Top of Source information
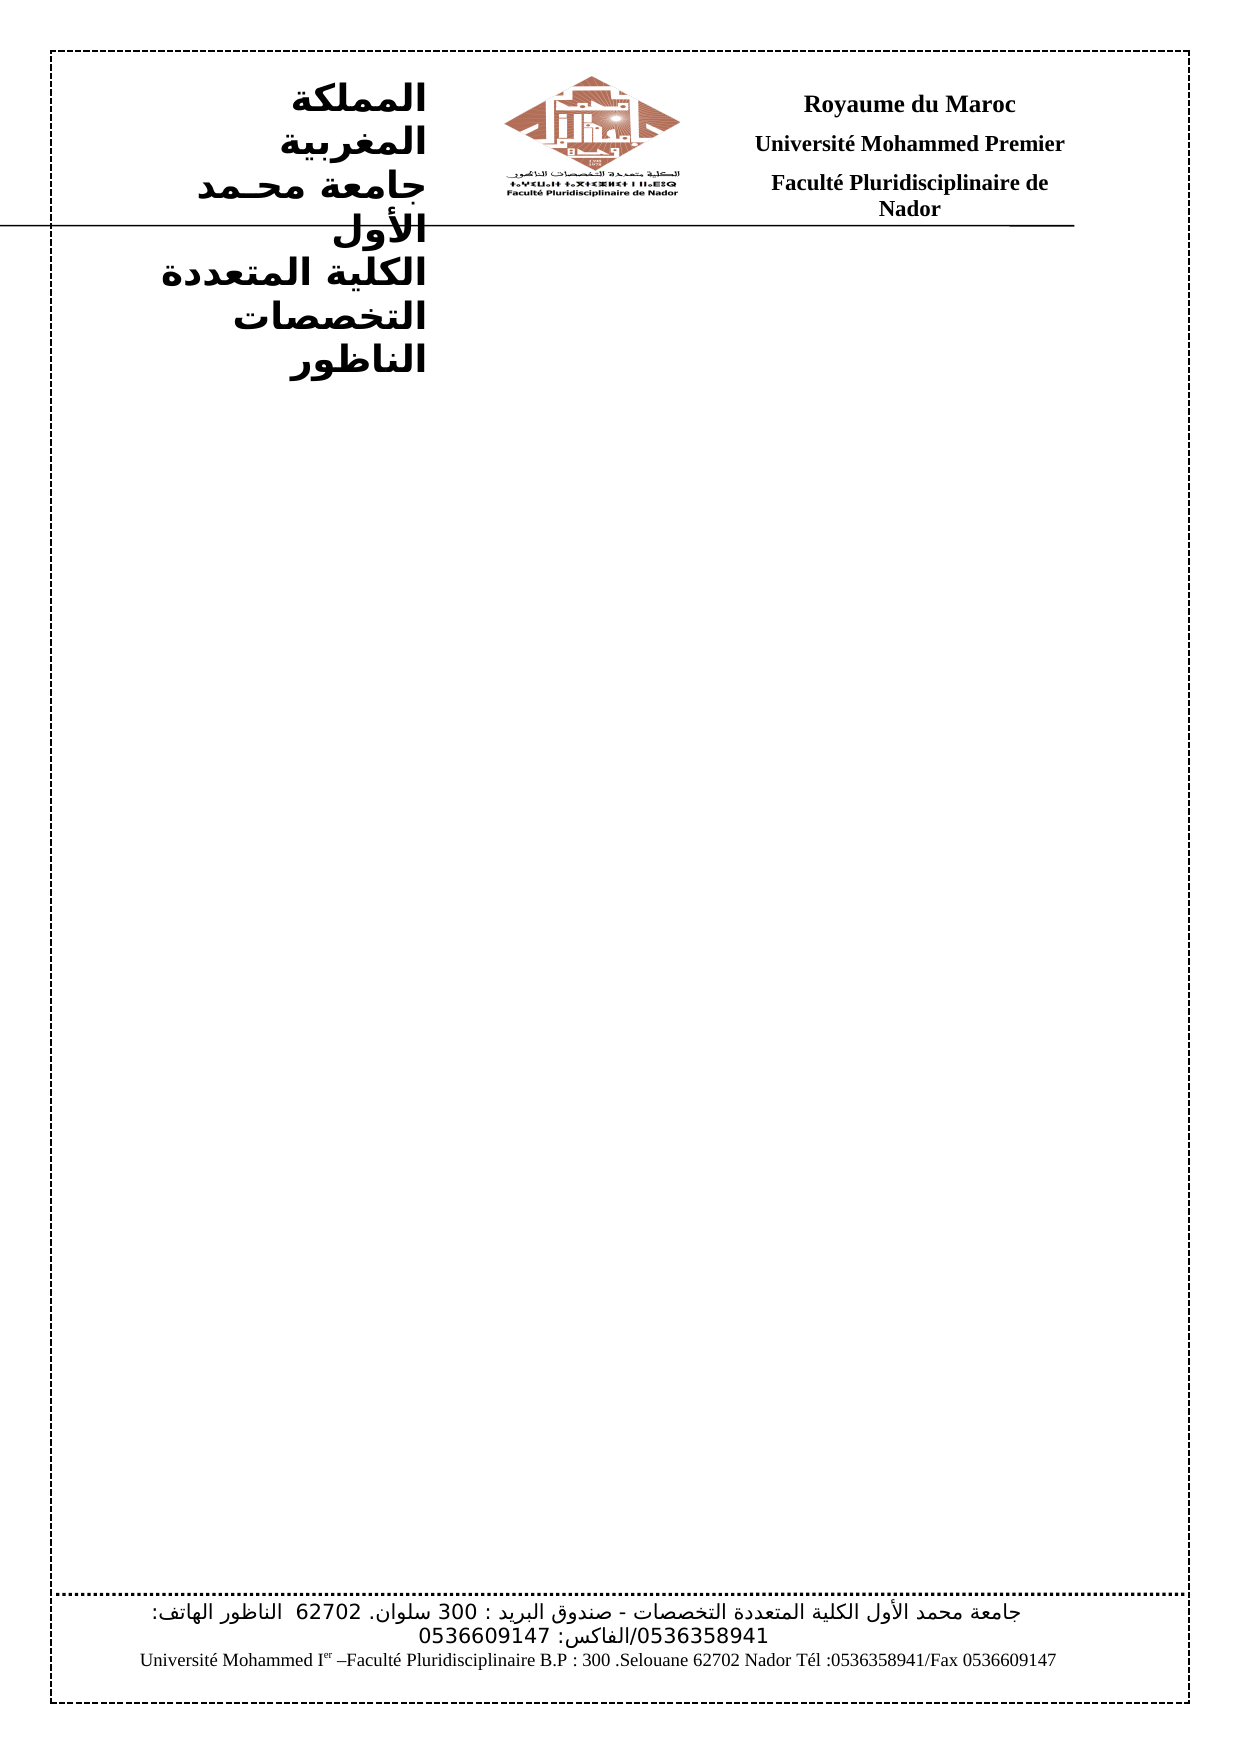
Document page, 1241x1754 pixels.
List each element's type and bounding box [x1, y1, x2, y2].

picture [504, 76, 681, 198]
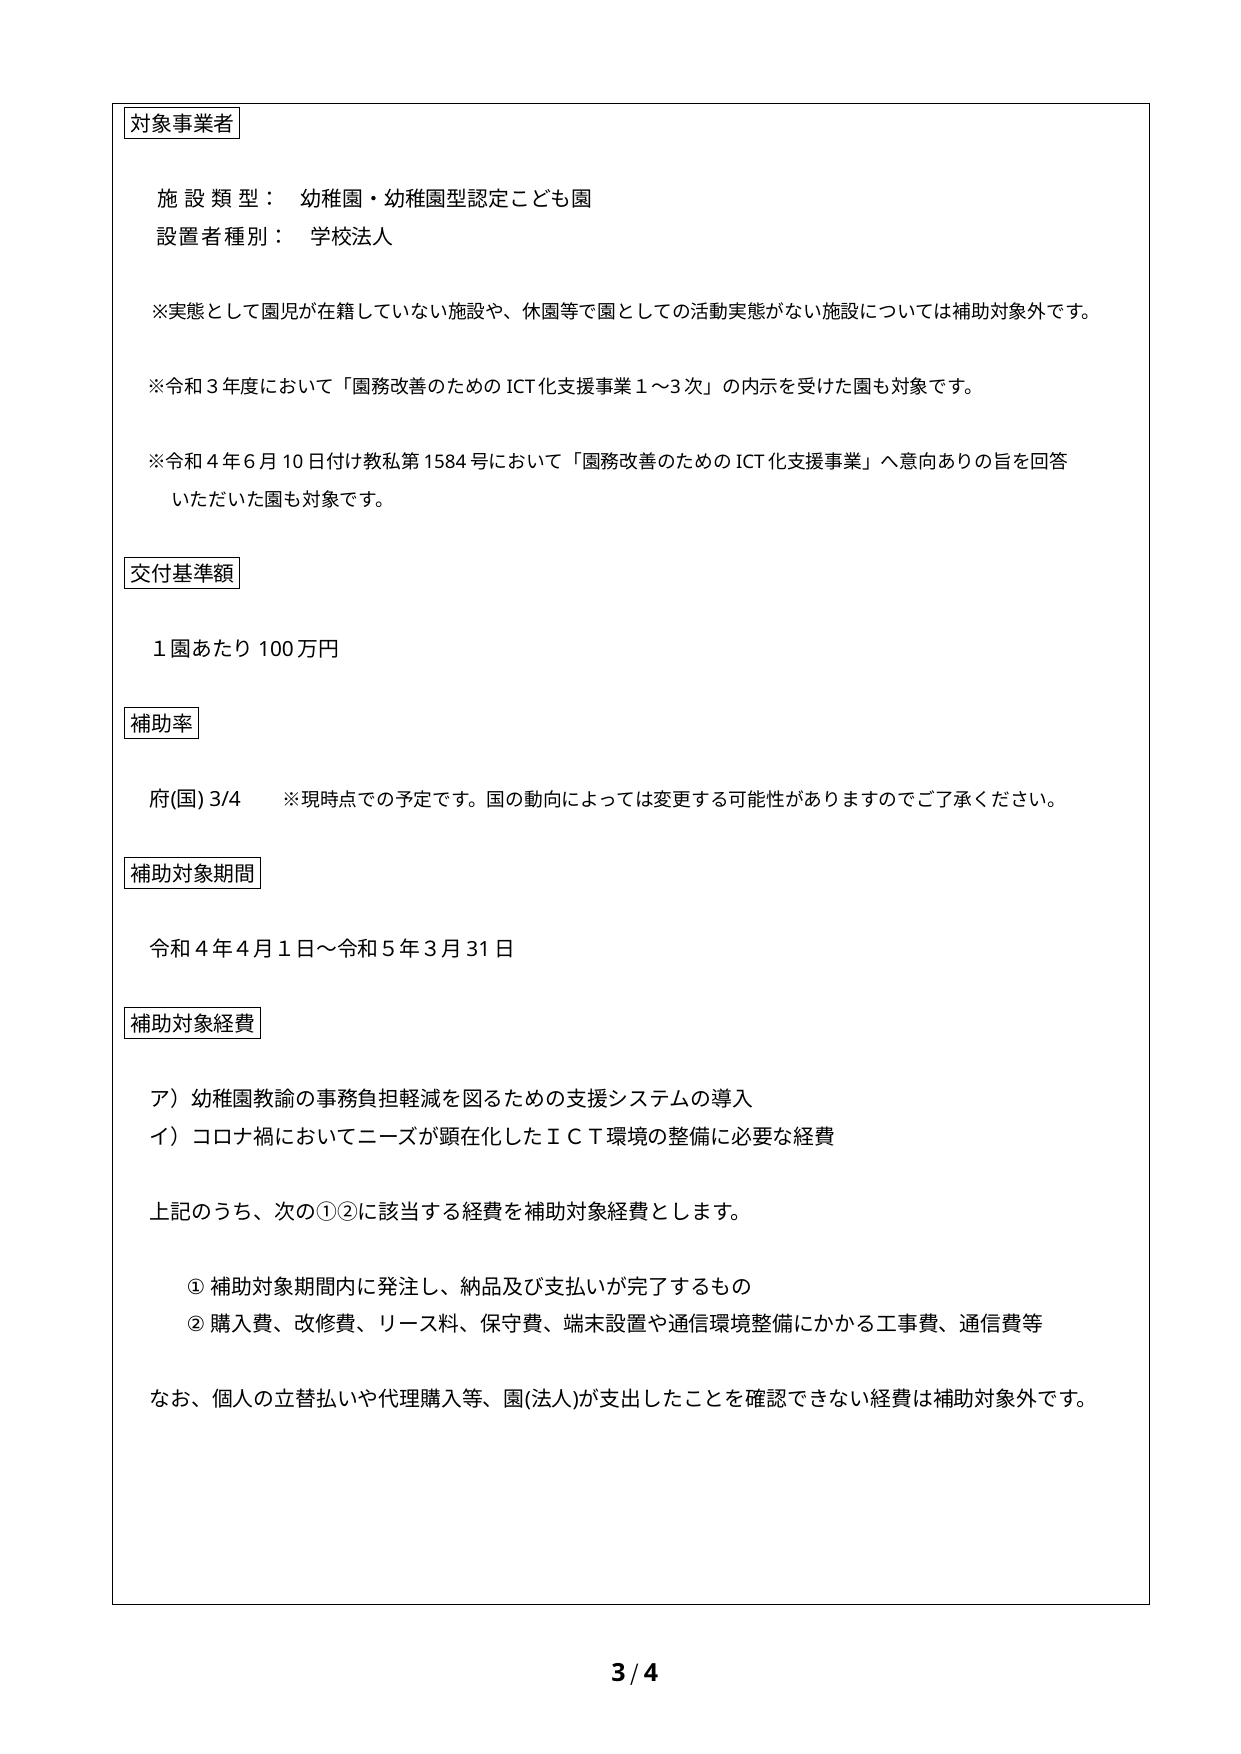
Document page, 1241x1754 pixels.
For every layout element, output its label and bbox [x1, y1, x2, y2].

table_header [113, 104, 1149, 1604]
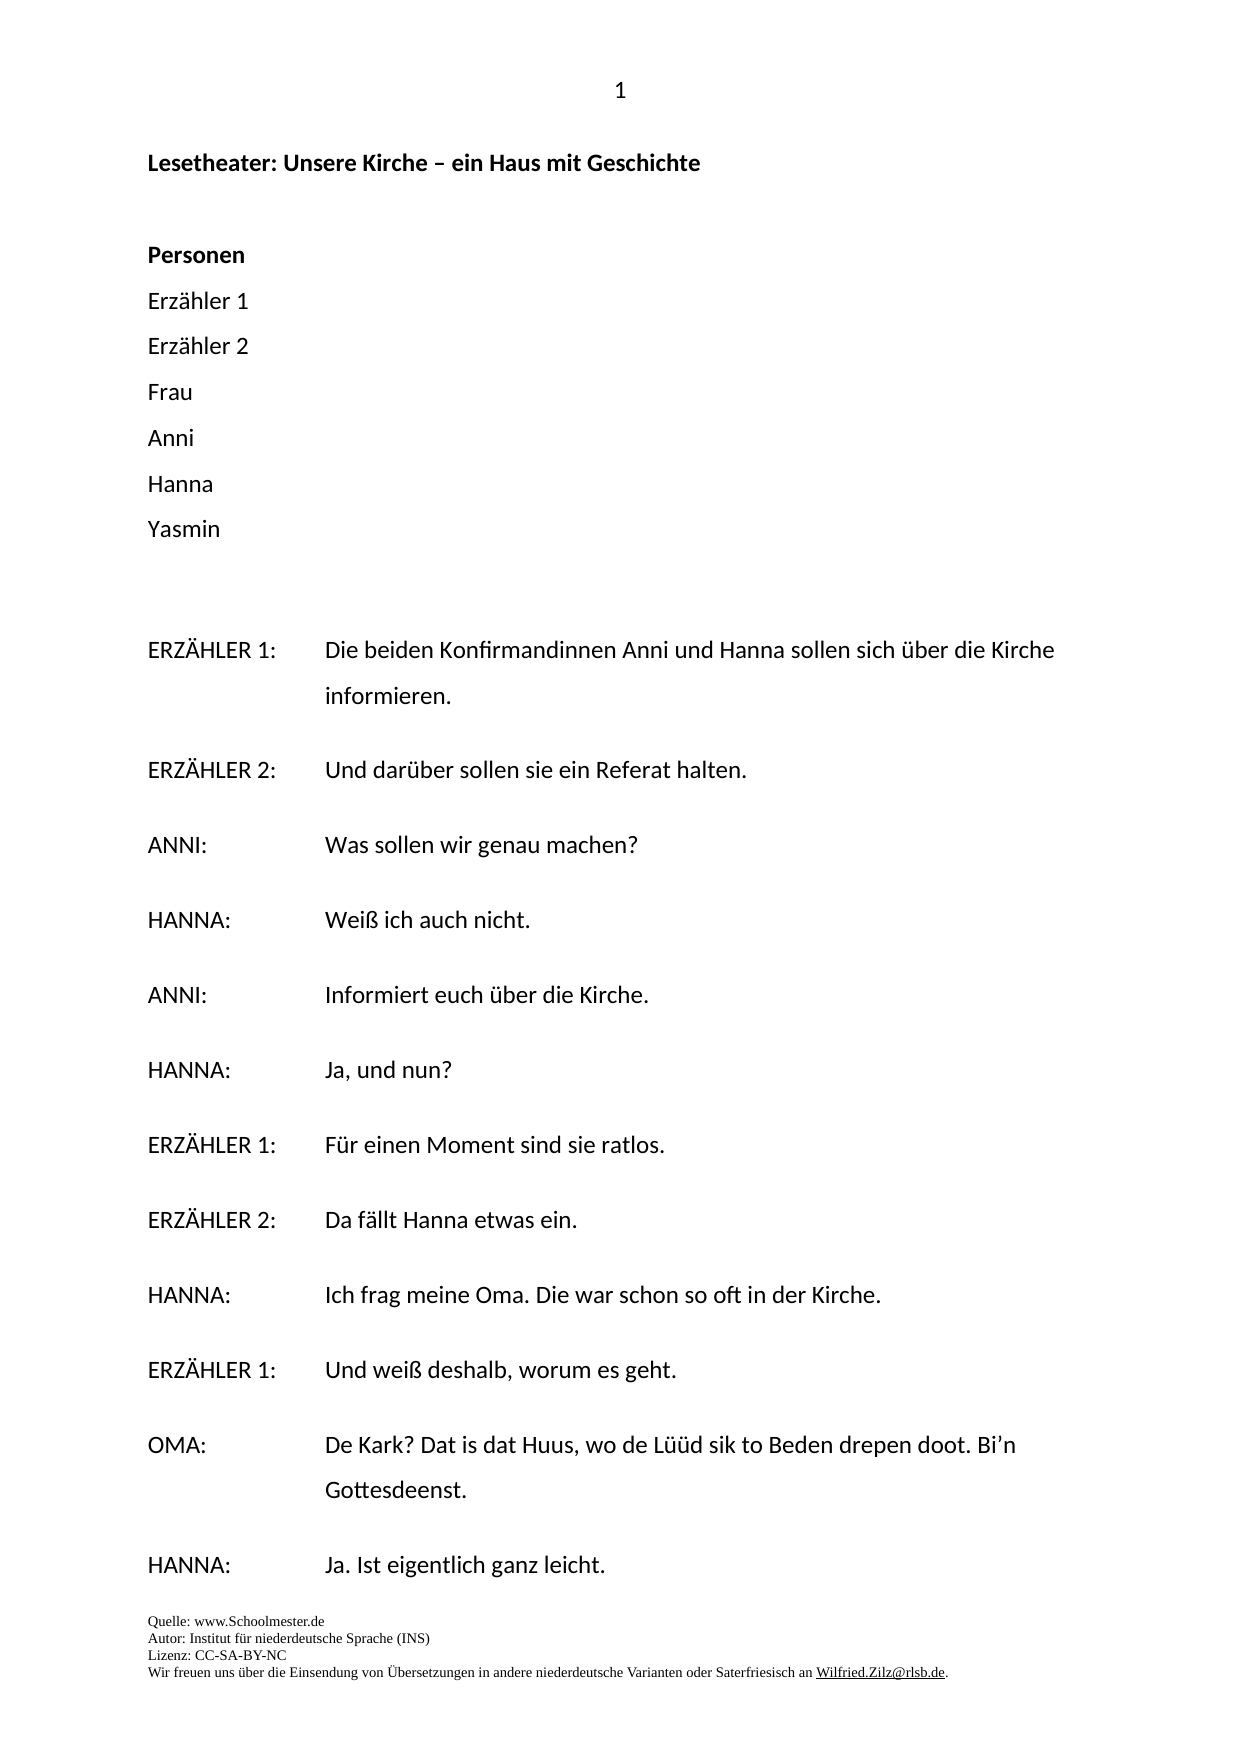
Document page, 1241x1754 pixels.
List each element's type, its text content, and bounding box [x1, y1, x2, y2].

text HANNA: Ja, und nun? [148, 1054, 1093, 1085]
text HANNA: Weiß ich auch nicht. [148, 904, 1093, 935]
text Erzähler 1 [148, 285, 1093, 315]
text ERZÄHLER 2: Da fällt Hanna etwas ein. [148, 1204, 1093, 1234]
text HANNA: Ja. Ist eigentlich ganz leicht. [148, 1549, 1093, 1580]
text Hanna [148, 468, 1093, 498]
text ERZÄHLER 1: Und weiß deshalb, worum es geht. [148, 1354, 1093, 1384]
text ERZÄHLER 2: Und darüber sollen sie ein Referat halten. [148, 755, 1093, 785]
text Personen [148, 239, 1093, 269]
text ERZÄHLER 1: Für einen Moment sind sie ratlos. [148, 1129, 1093, 1160]
text Erzähler 2 [148, 331, 1093, 361]
text ERZÄHLER 1: Die beiden Konfirmandinnen Anni und Hanna sollen sich über die Kirche informieren. [148, 634, 1093, 710]
text Frau [148, 376, 1093, 407]
text ANNI: Was sollen wir genau machen? [148, 829, 1093, 860]
text Lesetheater: Unsere Kirche – ein Haus mit Geschichte [148, 148, 1093, 178]
text Yasmin [148, 513, 1093, 544]
text Anni [148, 422, 1093, 452]
text OMA: De Kark? Dat is dat Huus, wo de Lüüd sik to Beden drepen doot. Bi’n Gottesdeenst. [148, 1429, 1093, 1505]
text ANNI: Informiert euch über die Kirche. [148, 979, 1093, 1010]
text HANNA: Ich frag meine Oma. Die war schon so oft in der Kirche. [148, 1279, 1093, 1309]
Bottom of Source information
Required action -
Copy verbatim the span that opens at the line with "List each element's type and" and closes at the final line of the listing. Do not carry over any pictures.

Reply -
List each element's type and bounding box [x1, y1, x2, y2].

picture [504, 76, 681, 198]
Document page, 1241x1754 pixels.
For every layout element, output its label and bbox [x1, y1, x2, y2].

table_header [113, 104, 1149, 1604]
Document page, 1241x1754 pixels.
List each element's type, its text content, and bounding box [x1, y1, x2, y2].

text HANNA: Ja, und nun? [148, 1054, 1093, 1085]
text HANNA: Weiß ich auch nicht. [148, 904, 1093, 935]
text Erzähler 1 [148, 285, 1093, 315]
text ERZÄHLER 2: Da fällt Hanna etwas ein. [148, 1204, 1093, 1234]
text HANNA: Ja. Ist eigentlich ganz leicht. [148, 1549, 1093, 1580]
text Hanna [148, 468, 1093, 498]
text ERZÄHLER 1: Und weiß deshalb, worum es geht. [148, 1354, 1093, 1384]
text ERZÄHLER 2: Und darüber sollen sie ein Referat halten. [148, 755, 1093, 785]
text Personen [148, 239, 1093, 269]
text ERZÄHLER 1: Für einen Moment sind sie ratlos. [148, 1129, 1093, 1160]
text Erzähler 2 [148, 331, 1093, 361]
text ERZÄHLER 1: Die beiden Konfirmandinnen Anni und Hanna sollen sich über die Kirche informieren. [148, 634, 1093, 710]
text Frau [148, 376, 1093, 407]
text ANNI: Was sollen wir genau machen? [148, 829, 1093, 860]
text Lesetheater: Unsere Kirche – ein Haus mit Geschichte [148, 148, 1093, 178]
text Yasmin [148, 513, 1093, 544]
text Anni [148, 422, 1093, 452]
text OMA: De Kark? Dat is dat Huus, wo de Lüüd sik to Beden drepen doot. Bi’n Gottesdeenst. [148, 1429, 1093, 1505]
text ANNI: Informiert euch über die Kirche. [148, 979, 1093, 1010]
text HANNA: Ich frag meine Oma. Die war schon so oft in der Kirche. [148, 1279, 1093, 1309]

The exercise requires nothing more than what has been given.